### YOUR OBJECTIVE
Look through the listing below for the string "assign". Show each line where it occurs.

### DATASET
====
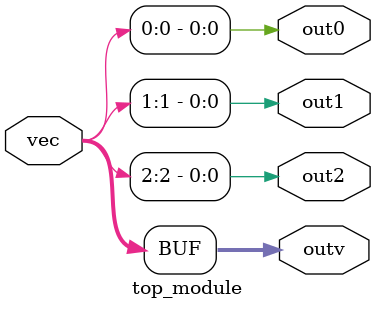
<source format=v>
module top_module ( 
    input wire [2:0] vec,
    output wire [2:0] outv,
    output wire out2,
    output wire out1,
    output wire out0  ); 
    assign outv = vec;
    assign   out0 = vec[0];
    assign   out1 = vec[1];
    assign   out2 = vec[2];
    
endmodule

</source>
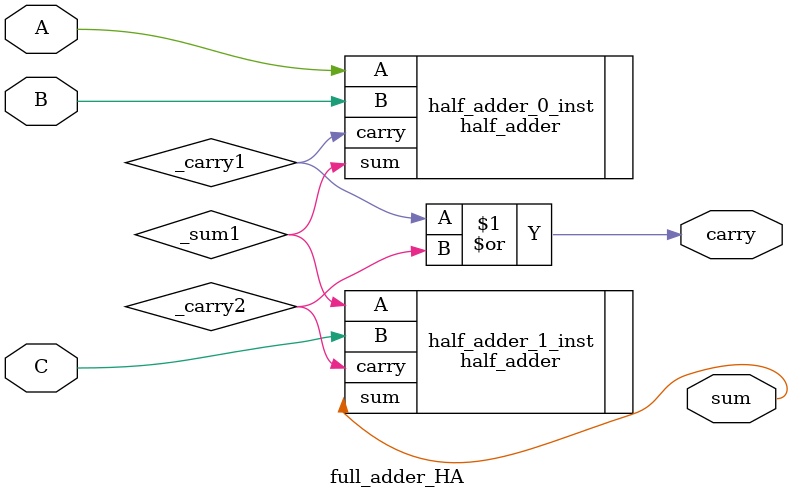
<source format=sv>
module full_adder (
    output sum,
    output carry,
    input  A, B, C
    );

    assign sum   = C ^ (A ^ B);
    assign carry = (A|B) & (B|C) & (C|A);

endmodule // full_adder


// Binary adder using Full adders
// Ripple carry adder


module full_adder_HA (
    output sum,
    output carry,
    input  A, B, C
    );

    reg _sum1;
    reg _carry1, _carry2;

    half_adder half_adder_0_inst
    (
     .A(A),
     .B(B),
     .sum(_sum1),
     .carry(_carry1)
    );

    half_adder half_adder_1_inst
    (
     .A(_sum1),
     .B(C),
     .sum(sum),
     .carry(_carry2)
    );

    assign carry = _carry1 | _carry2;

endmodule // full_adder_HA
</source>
====
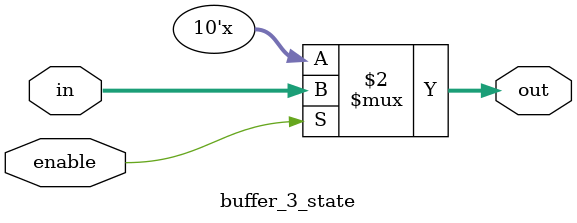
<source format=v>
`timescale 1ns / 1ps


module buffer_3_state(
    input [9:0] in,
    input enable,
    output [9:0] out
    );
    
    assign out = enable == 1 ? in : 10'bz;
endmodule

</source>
====
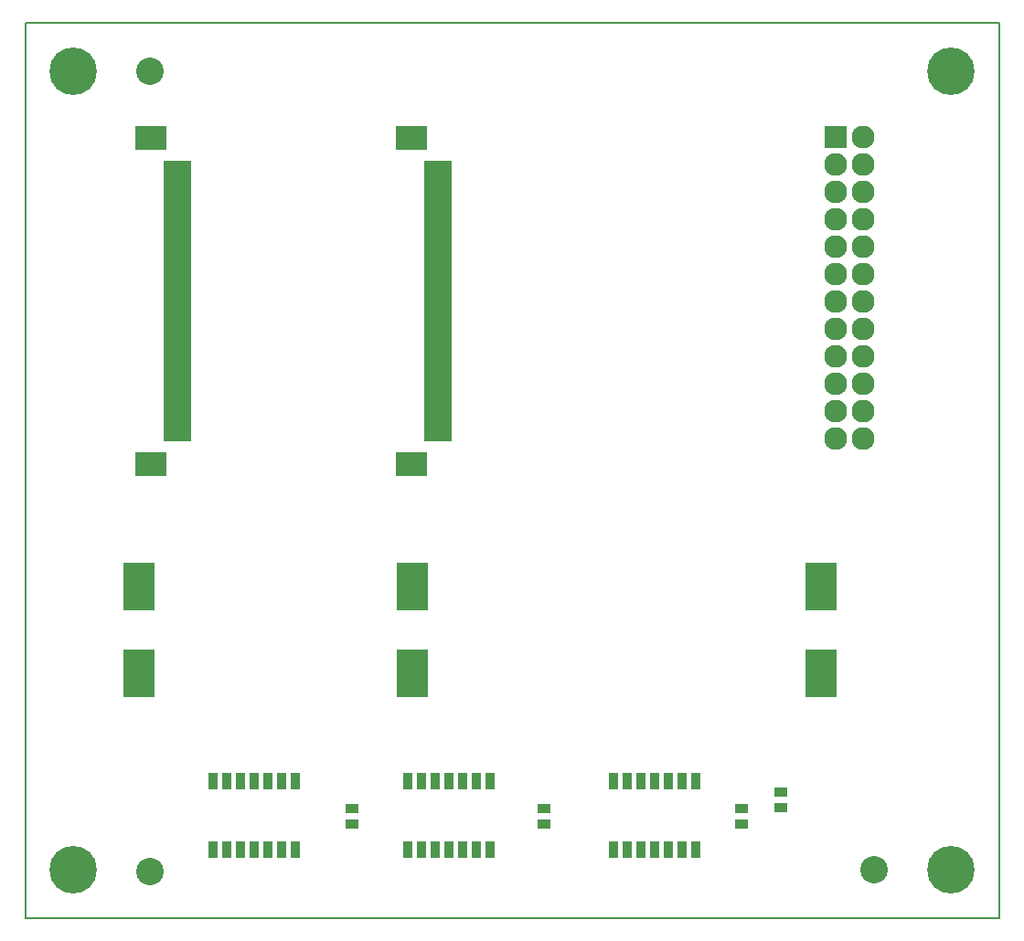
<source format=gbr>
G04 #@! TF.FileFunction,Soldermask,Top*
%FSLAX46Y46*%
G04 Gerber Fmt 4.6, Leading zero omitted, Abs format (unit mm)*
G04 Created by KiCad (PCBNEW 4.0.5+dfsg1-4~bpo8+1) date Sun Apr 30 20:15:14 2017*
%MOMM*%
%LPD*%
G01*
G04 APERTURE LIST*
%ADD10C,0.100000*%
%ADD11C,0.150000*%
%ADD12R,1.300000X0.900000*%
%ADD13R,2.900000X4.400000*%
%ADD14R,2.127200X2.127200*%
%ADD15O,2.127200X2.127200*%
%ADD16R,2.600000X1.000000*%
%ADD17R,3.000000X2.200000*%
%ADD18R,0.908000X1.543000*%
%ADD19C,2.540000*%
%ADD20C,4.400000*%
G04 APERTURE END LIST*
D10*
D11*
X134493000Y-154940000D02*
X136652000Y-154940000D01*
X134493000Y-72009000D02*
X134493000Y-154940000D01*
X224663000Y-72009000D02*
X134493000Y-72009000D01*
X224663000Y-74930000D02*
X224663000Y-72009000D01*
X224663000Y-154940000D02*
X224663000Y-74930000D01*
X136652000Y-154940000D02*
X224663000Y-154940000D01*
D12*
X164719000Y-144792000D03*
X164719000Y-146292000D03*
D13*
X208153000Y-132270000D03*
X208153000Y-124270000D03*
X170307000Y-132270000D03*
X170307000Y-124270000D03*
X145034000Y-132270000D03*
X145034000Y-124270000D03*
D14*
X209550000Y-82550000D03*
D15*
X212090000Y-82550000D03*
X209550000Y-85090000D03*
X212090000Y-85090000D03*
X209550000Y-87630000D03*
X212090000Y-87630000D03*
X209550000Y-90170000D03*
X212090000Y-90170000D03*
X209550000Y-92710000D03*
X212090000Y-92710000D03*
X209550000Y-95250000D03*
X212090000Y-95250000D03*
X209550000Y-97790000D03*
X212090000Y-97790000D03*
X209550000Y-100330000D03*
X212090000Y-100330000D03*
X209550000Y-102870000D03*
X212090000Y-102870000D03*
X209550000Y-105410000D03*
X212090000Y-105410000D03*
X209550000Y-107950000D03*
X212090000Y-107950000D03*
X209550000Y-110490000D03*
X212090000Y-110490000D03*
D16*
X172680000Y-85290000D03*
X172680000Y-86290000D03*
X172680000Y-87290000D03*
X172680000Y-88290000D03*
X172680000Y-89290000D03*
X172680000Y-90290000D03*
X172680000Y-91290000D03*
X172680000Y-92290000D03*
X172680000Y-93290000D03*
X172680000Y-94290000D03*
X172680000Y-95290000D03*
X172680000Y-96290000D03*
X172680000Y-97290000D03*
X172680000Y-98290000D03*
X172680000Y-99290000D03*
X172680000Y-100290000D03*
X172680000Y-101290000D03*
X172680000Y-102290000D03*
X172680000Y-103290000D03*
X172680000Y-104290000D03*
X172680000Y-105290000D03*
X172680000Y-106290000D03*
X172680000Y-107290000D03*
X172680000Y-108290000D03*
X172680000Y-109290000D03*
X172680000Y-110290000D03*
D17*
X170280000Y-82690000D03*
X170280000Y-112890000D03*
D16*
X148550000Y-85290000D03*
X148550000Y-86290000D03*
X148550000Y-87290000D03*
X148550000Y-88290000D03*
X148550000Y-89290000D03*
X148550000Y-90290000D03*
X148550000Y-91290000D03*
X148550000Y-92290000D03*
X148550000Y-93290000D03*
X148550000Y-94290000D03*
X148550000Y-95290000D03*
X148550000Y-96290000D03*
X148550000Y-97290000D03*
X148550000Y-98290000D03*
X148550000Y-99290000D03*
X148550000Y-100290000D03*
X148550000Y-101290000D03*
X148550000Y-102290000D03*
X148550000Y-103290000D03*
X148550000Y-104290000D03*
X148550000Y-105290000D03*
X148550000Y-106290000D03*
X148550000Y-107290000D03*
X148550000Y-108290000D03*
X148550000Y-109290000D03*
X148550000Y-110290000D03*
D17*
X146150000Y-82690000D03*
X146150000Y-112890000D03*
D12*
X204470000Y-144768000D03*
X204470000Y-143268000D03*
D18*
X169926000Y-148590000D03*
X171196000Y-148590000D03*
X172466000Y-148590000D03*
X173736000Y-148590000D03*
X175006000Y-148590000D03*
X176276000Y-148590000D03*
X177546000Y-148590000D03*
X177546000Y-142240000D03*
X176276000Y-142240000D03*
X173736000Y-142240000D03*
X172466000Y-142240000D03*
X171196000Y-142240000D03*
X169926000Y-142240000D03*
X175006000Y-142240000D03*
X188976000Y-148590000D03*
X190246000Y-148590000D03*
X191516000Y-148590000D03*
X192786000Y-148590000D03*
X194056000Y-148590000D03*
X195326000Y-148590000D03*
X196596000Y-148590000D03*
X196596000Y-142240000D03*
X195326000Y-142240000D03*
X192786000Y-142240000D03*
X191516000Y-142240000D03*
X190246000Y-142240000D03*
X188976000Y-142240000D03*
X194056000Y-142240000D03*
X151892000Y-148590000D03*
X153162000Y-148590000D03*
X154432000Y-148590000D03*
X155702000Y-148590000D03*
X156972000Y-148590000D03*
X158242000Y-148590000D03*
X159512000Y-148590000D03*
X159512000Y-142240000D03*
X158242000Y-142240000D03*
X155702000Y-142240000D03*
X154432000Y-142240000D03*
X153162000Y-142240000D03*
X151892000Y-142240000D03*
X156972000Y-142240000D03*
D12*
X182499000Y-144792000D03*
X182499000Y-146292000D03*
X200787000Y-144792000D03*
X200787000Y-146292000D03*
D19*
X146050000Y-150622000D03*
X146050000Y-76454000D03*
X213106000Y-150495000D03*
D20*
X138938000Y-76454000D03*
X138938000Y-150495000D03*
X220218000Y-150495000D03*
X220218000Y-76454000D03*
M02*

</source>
====
### RESPONSE TO THIS EXERCISE
    assign outv = vec;
    assign   out0 = vec[0];
    assign   out1 = vec[1];
    assign   out2 = vec[2];
    assign sum   = C ^ (A ^ B);
    assign carry = (A|B) & (B|C) & (C|A);
    assign carry = _carry1 | _carry2;
    assign out = enable == 1 ? in : 10'bz;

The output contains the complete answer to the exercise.